=== PROBLEM STATEMENT ===
If a line contains "nightstand: present [1212,601,1442,892]", it is the last one to write out; begin with the first line of the records and copy each exactly.

= Beginning of Section =

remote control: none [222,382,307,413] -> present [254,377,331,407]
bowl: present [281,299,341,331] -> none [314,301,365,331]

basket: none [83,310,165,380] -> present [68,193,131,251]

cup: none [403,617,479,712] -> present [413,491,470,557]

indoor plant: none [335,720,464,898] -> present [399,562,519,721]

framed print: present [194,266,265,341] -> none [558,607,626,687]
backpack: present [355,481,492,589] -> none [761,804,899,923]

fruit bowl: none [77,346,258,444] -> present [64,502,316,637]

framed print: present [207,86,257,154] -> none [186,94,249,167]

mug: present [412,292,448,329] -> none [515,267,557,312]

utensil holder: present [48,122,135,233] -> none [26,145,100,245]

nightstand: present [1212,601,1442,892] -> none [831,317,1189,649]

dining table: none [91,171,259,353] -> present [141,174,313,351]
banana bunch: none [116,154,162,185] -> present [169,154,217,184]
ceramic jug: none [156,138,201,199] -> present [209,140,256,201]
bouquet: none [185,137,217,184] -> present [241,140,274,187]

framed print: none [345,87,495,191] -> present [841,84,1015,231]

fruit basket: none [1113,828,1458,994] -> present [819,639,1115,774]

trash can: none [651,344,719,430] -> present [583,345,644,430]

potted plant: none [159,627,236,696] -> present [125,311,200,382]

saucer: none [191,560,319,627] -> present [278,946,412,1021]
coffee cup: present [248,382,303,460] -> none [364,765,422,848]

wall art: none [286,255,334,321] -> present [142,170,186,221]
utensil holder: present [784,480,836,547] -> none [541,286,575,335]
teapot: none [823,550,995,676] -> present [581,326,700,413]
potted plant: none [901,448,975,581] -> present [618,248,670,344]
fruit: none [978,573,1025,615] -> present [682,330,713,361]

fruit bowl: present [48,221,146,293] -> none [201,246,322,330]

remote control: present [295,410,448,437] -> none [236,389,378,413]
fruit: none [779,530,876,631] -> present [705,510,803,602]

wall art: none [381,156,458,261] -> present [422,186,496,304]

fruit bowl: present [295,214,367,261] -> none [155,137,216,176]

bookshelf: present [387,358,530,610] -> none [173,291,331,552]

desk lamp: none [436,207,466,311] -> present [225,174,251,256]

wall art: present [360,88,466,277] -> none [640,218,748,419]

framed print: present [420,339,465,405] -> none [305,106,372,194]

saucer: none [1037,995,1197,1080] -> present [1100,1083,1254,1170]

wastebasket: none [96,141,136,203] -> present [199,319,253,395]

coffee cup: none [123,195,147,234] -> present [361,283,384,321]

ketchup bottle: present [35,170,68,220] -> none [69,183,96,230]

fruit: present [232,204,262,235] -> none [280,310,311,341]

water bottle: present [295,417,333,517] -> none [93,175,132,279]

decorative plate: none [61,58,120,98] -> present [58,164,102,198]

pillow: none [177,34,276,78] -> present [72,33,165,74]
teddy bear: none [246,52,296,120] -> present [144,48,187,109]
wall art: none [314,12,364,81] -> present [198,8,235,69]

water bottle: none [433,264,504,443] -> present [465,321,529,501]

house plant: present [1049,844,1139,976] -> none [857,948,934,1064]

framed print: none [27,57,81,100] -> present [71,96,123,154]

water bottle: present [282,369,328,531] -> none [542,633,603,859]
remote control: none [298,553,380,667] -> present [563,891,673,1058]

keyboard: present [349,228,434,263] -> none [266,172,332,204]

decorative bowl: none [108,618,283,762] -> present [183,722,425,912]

= End of Section =

=== ANSWER FOR THE TASK ===
remote control: none [222,382,307,413] -> present [254,377,331,407]
bowl: present [281,299,341,331] -> none [314,301,365,331]

basket: none [83,310,165,380] -> present [68,193,131,251]

cup: none [403,617,479,712] -> present [413,491,470,557]

indoor plant: none [335,720,464,898] -> present [399,562,519,721]

framed print: present [194,266,265,341] -> none [558,607,626,687]
backpack: present [355,481,492,589] -> none [761,804,899,923]

fruit bowl: none [77,346,258,444] -> present [64,502,316,637]

framed print: present [207,86,257,154] -> none [186,94,249,167]

mug: present [412,292,448,329] -> none [515,267,557,312]

utensil holder: present [48,122,135,233] -> none [26,145,100,245]

nightstand: present [1212,601,1442,892] -> none [831,317,1189,649]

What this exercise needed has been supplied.